Но мне теперь все равно. Все равно.
Крысолов
На лоне вод стоит Шильон,
Там, в подземельи, семь колонн
Покрыты мрачным мохом лет…
Весной 1920 года, именно в марте, именно 22 числа, — дадим эти жертвы точности, чтобы заплатить за вход в лоно присяжных документалистов, без чего пытливый читатель нашего времени наверное будет расспрашивать в редакциях — я вышел на рынок. Я вышел на рынок 22 марта и, повторяю, 1920 года. Это был Сенной рынок. Но я не могу указать, на каком углу я стоял, а также не помню, что в тот день писали в газетах. Я не стоял на углу потому, что ходил взад-вперед по мостовой возле разрушенного корпуса рынка.

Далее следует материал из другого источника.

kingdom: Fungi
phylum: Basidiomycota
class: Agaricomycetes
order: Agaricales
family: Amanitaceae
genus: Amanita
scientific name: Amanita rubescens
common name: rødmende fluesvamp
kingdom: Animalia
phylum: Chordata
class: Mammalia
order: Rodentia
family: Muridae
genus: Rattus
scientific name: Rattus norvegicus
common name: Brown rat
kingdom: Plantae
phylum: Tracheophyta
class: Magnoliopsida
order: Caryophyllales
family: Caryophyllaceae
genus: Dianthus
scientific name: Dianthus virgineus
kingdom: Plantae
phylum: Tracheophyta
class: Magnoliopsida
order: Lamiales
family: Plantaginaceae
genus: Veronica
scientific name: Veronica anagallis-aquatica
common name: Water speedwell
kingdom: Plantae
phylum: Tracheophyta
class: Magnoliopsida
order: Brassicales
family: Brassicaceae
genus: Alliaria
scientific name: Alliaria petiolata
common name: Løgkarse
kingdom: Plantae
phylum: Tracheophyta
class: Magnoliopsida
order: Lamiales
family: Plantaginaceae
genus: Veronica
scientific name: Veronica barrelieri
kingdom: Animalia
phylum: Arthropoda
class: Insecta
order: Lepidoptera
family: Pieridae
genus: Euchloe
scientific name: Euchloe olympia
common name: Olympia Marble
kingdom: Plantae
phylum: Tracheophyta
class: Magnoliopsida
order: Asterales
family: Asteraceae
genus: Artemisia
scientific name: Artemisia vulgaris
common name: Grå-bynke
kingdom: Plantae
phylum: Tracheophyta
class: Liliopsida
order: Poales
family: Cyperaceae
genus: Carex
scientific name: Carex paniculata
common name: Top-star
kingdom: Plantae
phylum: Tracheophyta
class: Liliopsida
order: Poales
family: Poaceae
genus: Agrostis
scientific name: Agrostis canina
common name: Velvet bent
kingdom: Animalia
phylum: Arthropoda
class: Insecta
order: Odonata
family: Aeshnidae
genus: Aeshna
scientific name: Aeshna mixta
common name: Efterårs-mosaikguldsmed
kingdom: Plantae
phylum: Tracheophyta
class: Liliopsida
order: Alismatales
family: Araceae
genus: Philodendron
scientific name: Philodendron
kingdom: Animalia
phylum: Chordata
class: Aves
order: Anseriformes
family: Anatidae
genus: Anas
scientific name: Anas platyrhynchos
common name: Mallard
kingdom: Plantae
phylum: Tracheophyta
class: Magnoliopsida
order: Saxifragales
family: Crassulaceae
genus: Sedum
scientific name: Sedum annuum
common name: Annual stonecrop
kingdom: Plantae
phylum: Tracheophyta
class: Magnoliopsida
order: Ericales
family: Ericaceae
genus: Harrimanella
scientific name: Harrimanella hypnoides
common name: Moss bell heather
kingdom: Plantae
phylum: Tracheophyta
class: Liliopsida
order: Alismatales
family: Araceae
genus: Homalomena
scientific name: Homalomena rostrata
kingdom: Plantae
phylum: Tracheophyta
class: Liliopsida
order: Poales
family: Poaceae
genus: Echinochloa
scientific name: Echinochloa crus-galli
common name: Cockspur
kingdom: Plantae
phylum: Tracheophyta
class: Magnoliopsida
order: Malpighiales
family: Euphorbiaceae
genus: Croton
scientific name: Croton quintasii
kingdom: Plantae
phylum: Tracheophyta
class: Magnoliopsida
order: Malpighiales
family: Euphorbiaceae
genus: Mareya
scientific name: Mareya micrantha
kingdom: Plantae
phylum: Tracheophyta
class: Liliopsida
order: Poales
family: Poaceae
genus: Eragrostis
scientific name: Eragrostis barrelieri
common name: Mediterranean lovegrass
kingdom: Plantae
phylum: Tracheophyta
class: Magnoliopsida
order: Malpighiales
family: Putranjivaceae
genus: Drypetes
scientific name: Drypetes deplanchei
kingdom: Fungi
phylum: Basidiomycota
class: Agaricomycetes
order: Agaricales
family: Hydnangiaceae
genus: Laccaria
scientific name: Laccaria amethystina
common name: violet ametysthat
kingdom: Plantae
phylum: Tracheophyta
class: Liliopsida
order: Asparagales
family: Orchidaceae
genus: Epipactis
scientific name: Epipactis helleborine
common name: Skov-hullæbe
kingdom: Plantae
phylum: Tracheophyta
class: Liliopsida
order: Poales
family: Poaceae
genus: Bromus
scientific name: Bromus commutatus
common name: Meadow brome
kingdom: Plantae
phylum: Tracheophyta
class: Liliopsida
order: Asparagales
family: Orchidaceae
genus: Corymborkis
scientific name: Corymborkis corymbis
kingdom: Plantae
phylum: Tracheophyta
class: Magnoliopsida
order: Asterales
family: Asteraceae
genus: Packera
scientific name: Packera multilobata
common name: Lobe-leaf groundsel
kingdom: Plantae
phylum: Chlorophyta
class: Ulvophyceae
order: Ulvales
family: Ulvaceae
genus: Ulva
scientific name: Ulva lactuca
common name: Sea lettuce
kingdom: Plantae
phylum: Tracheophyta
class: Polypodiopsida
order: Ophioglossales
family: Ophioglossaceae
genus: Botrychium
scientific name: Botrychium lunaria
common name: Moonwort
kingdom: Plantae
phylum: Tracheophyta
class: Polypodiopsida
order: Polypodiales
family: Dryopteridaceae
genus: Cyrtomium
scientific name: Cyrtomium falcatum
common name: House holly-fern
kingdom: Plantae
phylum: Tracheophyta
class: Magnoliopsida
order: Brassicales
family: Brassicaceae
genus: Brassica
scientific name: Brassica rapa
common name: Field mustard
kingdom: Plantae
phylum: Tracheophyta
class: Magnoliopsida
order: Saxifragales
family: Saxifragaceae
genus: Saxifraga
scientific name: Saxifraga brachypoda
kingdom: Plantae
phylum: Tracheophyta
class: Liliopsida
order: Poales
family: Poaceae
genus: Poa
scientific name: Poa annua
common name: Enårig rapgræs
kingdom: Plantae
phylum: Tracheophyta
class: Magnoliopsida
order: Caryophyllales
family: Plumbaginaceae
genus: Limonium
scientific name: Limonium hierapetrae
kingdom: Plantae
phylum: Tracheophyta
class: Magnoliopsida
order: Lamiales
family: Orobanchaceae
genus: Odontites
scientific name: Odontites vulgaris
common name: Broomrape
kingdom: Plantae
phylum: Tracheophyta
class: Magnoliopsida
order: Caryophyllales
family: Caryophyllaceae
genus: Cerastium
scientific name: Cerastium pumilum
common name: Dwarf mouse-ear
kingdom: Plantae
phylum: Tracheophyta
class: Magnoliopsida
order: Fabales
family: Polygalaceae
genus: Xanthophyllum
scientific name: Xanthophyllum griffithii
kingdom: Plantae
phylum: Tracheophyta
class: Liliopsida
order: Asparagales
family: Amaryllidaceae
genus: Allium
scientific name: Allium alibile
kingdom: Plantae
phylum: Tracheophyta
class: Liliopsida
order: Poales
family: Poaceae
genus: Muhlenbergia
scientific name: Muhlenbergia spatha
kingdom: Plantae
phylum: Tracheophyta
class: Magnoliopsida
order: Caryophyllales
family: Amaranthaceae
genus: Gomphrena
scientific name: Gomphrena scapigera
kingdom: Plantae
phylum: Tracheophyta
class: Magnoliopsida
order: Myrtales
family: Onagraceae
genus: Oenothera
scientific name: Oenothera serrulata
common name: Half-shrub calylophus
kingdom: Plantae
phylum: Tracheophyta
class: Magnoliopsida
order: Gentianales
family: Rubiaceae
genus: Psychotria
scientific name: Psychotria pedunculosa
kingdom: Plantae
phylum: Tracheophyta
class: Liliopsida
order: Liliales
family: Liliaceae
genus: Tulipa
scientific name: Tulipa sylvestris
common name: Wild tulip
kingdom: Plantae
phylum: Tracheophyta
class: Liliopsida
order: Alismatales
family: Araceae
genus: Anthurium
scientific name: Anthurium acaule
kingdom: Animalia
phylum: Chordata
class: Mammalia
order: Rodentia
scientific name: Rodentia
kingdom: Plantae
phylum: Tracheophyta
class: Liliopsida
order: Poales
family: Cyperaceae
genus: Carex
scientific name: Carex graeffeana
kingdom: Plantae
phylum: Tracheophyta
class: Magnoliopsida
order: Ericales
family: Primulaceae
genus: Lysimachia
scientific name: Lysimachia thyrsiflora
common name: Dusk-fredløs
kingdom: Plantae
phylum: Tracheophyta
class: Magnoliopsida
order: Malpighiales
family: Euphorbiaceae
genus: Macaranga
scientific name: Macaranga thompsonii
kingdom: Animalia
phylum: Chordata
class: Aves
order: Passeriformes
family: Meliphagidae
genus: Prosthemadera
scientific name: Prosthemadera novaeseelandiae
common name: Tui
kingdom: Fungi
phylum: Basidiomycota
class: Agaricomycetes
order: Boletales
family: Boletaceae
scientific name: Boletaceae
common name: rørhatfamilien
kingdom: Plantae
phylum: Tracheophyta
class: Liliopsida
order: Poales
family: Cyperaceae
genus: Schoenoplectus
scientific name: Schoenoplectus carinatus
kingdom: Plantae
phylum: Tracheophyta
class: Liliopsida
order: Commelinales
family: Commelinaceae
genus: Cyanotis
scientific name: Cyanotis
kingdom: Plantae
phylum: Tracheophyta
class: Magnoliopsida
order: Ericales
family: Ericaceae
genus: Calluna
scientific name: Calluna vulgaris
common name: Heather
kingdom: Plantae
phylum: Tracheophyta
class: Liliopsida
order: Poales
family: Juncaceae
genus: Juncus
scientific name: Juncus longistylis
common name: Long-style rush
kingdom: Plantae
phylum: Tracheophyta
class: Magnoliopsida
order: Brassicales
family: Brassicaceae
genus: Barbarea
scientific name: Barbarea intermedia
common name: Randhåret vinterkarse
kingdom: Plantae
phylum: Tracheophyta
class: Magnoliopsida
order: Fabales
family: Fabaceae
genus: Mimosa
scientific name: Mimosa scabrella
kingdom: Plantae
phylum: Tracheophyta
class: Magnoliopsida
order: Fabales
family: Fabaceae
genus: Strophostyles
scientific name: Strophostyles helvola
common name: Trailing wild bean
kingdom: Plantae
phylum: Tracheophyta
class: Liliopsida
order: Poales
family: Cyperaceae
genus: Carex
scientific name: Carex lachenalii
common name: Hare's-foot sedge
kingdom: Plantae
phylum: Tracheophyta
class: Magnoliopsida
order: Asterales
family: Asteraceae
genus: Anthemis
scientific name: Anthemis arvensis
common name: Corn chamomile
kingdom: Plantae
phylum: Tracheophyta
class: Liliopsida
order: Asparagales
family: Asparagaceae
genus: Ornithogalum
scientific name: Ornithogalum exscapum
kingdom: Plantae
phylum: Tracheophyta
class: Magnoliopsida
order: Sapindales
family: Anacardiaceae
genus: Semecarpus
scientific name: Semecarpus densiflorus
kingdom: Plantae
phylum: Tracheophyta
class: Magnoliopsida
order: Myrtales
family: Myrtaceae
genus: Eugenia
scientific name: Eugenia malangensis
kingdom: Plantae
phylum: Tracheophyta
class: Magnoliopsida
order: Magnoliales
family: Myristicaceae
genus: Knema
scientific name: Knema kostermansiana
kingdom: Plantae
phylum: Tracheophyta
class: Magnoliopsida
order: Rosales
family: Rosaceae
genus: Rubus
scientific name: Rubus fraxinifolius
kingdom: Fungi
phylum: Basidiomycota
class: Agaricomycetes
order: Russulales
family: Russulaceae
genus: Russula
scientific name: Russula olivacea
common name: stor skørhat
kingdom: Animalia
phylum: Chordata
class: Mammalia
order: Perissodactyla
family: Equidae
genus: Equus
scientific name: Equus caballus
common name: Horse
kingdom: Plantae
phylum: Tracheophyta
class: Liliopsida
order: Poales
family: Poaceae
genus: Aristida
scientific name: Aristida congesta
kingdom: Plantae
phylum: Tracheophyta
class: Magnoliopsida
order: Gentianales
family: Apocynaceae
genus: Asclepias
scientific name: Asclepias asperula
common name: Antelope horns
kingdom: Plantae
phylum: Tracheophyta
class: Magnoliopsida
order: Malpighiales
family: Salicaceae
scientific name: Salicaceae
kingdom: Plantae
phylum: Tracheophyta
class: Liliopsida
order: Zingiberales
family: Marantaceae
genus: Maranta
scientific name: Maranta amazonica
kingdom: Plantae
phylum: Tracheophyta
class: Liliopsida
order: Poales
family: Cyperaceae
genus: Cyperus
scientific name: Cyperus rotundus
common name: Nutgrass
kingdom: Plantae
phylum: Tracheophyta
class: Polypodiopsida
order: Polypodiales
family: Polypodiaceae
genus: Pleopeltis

Я продавал несколько книг — последнее, что у меня было.
Холод и мокрый снег, валивший над головами толпы вдали тучами белых искр, придавали зрелищу отвратительный вид. Усталость и зябкость светились во всех лицах. Мне не везло. Я бродил более двух часов, встретив только трех человек, которые спросили, что я хочу получить за свои книги, но и те нашли цену пяти фунтов хлеба непомерно высокой. Между тем, начинало темнеть, — обстоятельство менее всего благоприятное для книг. Я вышел на тротуар и прислонился к стене.
Справа от меня стояла старуха в бурнусе и старой черной шляпе с стеклярусом. Механически тряся головой, она протягивала узловатыми пальцами пару детских чепцов, ленты и связку пожелтевших воротничков. Слева, придерживая свободной рукой под подбородком теплый серый платок, стояла с довольно независимым видом молодая девушка, держа то же, что и я, — книги. Ее маленькие, вполне приличные башмачки, юбка, спокойно доходящая до носка — не в пример тем обрезанным по колено вертлявым юбчонкам, какие стали носить тогда даже старухи, — ее суконный жакет, старенькие теплые перчатки с голыми подушечками посматривающих из дырок пальцев, а также манера, с какой она взглядывала на прохожих, — без улыбки и зазываний, иногда задумчиво опуская длинные ресницы свои к книгам, и как она их держала, и как покряхтывала, сдержанно вздыхая, если прохожий, бросив взгляд на руки, а затем на лицо, отходил, словно изумясь чему-то и суя в рот «семечки», — все это мне чрезвычайно понравилось, и как будто на рынке стало даже теплее.
Мы интересуемся теми, кто отвечает нашему представлению о человеке в известном положении, поэтому я спросил девушку, хорошо ли идет ее маленькая торговля. Слегка кашлянув, она повернула голову, повела на меня внимательными серо-синими глазами и сказала: «Так же, как и у вас».
Мы обменялись замечаниями относительно торговли вообще. Вначале она говорила ровно столько, сколько нужно для того, чтобы быть понятой, затем какой-то человек в синих очках и галифе купил у нее «Дон-Кихота»; и тогда она несколько оживилась.
— Никто не знает, что я ношу продавать книги, — сказала она, доверчиво показывая мне фальшивую бумажку, всученную меж другими осмотрительным гражданином, и рассеянно ею помахивая, — то есть, я не краду их, но беру с полок, когда отец спит. Мать умирала… мы все продали тогда, почти все. У нас не было хлеба, и дров, и керосина. Вы понимаете? Однако мой отец рассердится, если узнает, что я сюда похаживаю. И я похаживаю, понашиваю тихонько. Жаль книг, но что делать? Слава богу, их много. И у вас много?